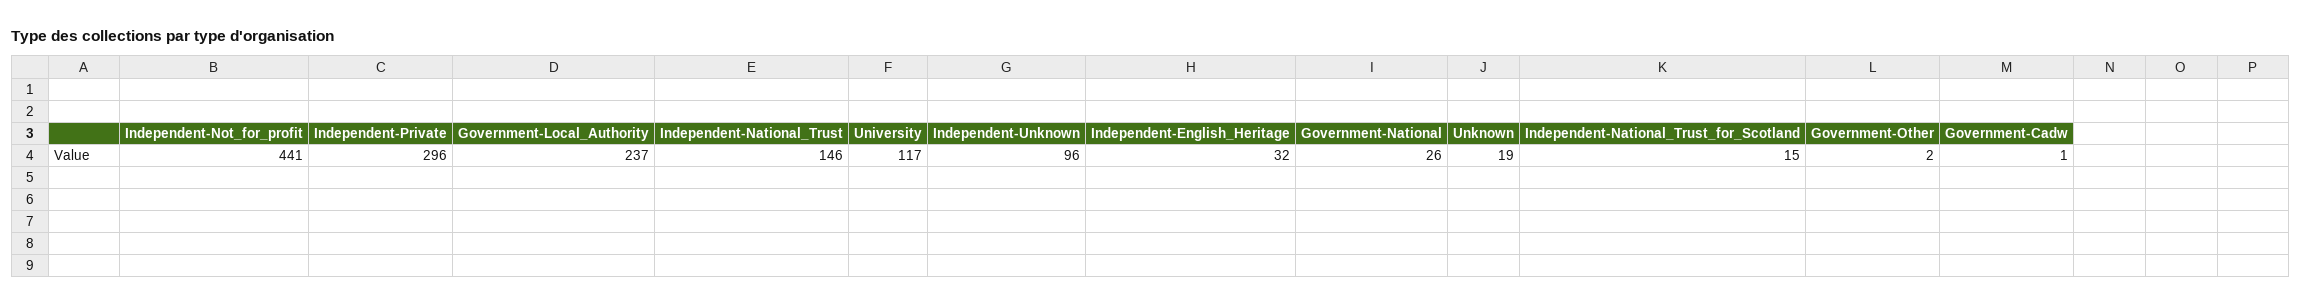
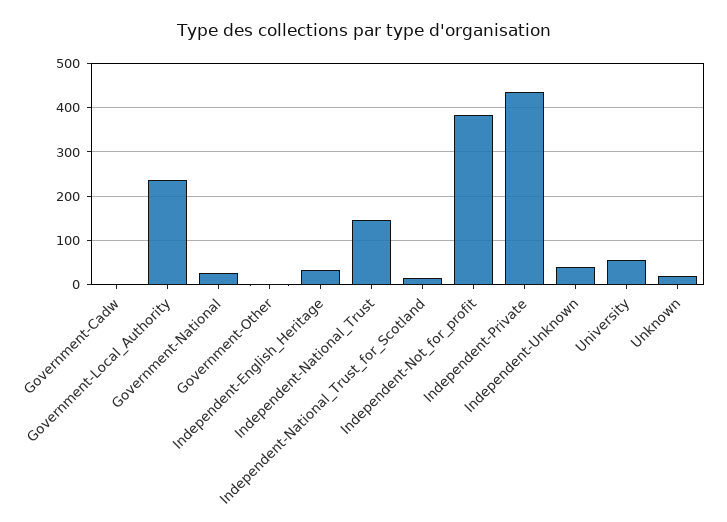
  {
-   "Independent-Not_for_profit": 441,
+   "Independent-Not_for_profit": 380,
-   "Independent-Private": 296,
+   "Independent-Private": 440,
    "Government-Local_Authority": 237,
    "Independent-National_Trust": 146,
-   "University": 117,
+   "University": 60,
-   "Independent-Unknown": 96,
+   "Independent-Unknown": 40,
    "Independent-English_Heritage": 32,
    "Government-National": 26,
    "Unknown": 19,
    "Independent-National_Trust_for_Scotland": 15,
    "Government-Other": 2,
    "Government-Cadw": 1
  }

┄┄┄┄┄┄

Output the material verbatim, skipping the images.

  {
-   "Independent-Not_for_profit": 441,
+   "Independent-Not_for_profit": 380,
-   "Independent-Private": 296,
+   "Independent-Private": 440,
    "Government-Local_Authority": 237,
    "Independent-National_Trust": 146,
-   "University": 117,
+   "University": 60,
-   "Independent-Unknown": 96,
+   "Independent-Unknown": 40,
    "Independent-English_Heritage": 32,
    "Government-National": 26,
    "Unknown": 19,
    "Independent-National_Trust_for_Scotland": 15,
    "Government-Other": 2,
    "Government-Cadw": 1
  }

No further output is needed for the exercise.